Created in 1961, the Tour de l’Avenir is considered the Tour de France U23, the most important stage race for young male riders. Previous winners are Greg LeMond, Miguel Indurain, Nairo Quintana, Egan Bernal and Tadej Pogačar.
In an announcement during the Tour de France rest day in Morzine, the organizers of the Tour de l’Avenir announced a women’s edition of the race, “contested under the same format and open to aspiring cyclists under the age of 23. , in perfect harmony with the general movement initiated this year with the Women’s Tour de France.
Details on the women’s Tour de l’Avenir are scarce at this stage, but we do know that it will be contested over five days (compared to the men’s 10 stages) and will start on the Wednesday after the finish of the men’s race. . .
The men’s race is contested by national teams and although the following remains to be confirmed, the fact that the women’s event “will be contested in the same format” as the men’s suggests that national teams could also tackle the new race.

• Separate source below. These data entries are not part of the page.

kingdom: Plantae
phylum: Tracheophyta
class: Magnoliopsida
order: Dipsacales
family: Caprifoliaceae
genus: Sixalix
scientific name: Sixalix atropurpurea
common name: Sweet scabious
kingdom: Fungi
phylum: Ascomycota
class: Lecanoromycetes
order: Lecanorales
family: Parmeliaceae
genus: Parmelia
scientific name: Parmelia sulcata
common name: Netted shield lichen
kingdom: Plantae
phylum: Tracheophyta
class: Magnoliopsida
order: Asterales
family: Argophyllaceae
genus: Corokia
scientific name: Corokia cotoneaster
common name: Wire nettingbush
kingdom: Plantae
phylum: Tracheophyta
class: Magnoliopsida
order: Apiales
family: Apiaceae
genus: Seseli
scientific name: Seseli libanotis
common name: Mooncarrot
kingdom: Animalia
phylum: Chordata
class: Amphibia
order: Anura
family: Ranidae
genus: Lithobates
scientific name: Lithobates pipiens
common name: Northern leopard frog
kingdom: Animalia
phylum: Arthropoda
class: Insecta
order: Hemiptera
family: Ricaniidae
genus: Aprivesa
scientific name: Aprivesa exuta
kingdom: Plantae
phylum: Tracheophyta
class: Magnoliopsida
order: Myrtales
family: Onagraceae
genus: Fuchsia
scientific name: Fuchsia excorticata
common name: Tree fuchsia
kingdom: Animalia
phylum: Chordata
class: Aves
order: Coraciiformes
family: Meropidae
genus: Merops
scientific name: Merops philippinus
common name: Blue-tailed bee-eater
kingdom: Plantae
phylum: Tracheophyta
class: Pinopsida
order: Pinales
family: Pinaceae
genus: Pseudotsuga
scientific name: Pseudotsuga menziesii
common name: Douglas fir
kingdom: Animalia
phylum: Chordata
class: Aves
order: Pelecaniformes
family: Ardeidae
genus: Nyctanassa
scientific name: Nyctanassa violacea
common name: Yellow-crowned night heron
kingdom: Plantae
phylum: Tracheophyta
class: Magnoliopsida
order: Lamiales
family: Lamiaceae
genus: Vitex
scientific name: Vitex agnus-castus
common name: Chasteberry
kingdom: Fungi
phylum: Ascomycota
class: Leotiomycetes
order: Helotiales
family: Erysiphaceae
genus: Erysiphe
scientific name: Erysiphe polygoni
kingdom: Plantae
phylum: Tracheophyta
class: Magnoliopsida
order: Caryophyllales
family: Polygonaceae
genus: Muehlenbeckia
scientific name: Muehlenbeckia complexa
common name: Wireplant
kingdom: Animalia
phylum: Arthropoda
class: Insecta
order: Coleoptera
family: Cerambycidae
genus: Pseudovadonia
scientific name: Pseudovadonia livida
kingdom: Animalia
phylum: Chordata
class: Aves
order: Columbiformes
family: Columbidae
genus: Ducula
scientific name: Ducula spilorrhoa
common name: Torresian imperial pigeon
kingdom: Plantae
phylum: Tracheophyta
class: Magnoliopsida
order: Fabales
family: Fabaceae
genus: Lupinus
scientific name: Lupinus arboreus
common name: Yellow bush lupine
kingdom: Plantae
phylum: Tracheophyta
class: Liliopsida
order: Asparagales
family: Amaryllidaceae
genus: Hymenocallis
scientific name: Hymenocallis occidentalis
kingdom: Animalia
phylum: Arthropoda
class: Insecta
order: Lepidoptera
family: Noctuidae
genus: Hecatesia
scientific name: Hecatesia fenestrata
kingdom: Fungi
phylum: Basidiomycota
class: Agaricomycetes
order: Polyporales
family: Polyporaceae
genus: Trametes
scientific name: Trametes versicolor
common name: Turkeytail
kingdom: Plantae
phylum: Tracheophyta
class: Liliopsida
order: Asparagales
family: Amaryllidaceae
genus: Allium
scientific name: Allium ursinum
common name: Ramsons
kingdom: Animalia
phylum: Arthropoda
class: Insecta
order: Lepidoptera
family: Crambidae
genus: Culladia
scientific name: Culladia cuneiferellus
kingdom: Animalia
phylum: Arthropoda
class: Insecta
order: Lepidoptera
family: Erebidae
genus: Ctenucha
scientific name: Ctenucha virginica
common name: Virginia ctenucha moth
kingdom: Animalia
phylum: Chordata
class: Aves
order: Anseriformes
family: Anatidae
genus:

While men’s road races have a separate U23 category and U23-specific race calendar, women’s races are mostly devoid of such opportunities. As a result, riders are forced to jump straight from the junior ranks to the elite peloton – a significant leap.
While the Women’s Tour de l’Avenir will not solve this systemic problem, it will at least provide an opportunity for U23 women to compete against their peers in an event of significant prestige and difficulty.
The Tour de l’Avenir traditionally takes place from mid to late August.